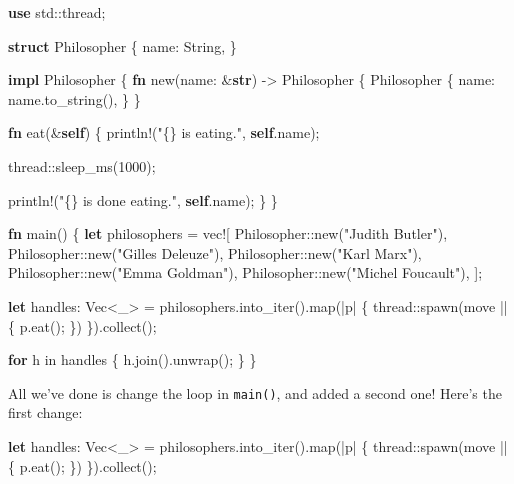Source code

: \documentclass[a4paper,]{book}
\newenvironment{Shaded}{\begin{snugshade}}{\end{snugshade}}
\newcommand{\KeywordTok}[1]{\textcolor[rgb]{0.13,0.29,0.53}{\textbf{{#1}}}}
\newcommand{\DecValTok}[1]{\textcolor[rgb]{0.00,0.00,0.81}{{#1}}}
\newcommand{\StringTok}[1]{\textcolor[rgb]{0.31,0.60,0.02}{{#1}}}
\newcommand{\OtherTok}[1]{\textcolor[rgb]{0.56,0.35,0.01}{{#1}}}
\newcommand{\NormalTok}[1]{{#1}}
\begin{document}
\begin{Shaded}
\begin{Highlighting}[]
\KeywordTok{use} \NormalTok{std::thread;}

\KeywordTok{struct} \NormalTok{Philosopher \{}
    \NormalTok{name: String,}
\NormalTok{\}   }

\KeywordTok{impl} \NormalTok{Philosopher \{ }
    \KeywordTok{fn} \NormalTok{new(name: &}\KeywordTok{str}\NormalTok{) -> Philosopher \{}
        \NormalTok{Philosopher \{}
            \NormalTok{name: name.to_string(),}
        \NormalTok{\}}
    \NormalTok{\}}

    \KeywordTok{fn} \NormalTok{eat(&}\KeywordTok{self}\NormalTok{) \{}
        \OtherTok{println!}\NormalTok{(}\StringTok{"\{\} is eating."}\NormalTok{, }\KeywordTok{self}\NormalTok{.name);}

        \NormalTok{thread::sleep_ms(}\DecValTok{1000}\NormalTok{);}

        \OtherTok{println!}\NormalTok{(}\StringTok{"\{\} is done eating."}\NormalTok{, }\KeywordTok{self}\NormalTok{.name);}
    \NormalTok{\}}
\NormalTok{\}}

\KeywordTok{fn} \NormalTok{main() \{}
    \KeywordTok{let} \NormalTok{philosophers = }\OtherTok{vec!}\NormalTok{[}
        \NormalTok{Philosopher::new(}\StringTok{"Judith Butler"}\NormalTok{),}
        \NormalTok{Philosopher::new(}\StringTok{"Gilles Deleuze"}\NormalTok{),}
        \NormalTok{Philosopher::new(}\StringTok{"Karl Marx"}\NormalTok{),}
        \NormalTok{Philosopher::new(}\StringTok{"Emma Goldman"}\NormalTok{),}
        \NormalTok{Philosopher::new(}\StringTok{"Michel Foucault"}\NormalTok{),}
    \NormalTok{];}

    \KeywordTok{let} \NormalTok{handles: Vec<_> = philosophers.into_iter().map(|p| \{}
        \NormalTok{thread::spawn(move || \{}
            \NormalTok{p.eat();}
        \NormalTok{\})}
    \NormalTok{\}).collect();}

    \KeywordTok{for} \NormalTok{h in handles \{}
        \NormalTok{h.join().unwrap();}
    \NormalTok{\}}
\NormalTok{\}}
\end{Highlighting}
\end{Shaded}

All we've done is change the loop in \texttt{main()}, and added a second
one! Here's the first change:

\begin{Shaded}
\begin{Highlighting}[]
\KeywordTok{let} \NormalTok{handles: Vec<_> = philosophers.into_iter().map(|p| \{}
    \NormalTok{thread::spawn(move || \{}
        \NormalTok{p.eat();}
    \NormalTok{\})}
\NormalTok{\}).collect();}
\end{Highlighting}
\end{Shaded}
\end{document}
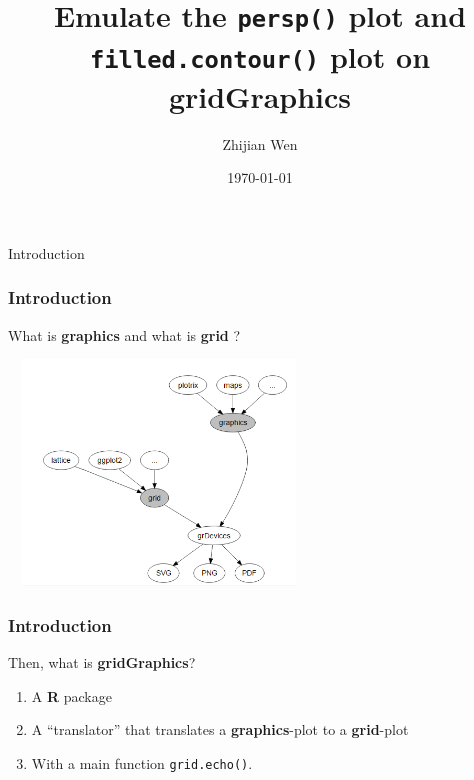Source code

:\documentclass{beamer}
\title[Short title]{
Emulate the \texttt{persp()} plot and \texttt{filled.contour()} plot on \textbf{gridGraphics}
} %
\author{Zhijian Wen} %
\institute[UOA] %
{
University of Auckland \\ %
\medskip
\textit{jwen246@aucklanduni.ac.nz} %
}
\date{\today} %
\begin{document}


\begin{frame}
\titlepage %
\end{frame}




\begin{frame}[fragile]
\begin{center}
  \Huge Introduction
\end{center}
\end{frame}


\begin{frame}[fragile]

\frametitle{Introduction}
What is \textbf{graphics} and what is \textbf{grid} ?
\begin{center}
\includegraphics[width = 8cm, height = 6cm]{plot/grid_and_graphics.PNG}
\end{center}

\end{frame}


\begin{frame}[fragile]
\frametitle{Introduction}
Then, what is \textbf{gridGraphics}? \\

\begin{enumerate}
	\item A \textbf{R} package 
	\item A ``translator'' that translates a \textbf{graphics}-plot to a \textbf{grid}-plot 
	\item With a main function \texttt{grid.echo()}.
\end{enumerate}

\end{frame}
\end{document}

• Work required
Your answer must be every line from the listing above that holds the string "newcommand".

• Solved problem
\newcommand{\KeywordTok}[1]{\textcolor[rgb]{0.13,0.29,0.53}{\textbf{{#1}}}}
\newcommand{\DecValTok}[1]{\textcolor[rgb]{0.00,0.00,0.81}{{#1}}}
\newcommand{\StringTok}[1]{\textcolor[rgb]{0.31,0.60,0.02}{{#1}}}
\newcommand{\OtherTok}[1]{\textcolor[rgb]{0.56,0.35,0.01}{{#1}}}
\newcommand{\NormalTok}[1]{{#1}}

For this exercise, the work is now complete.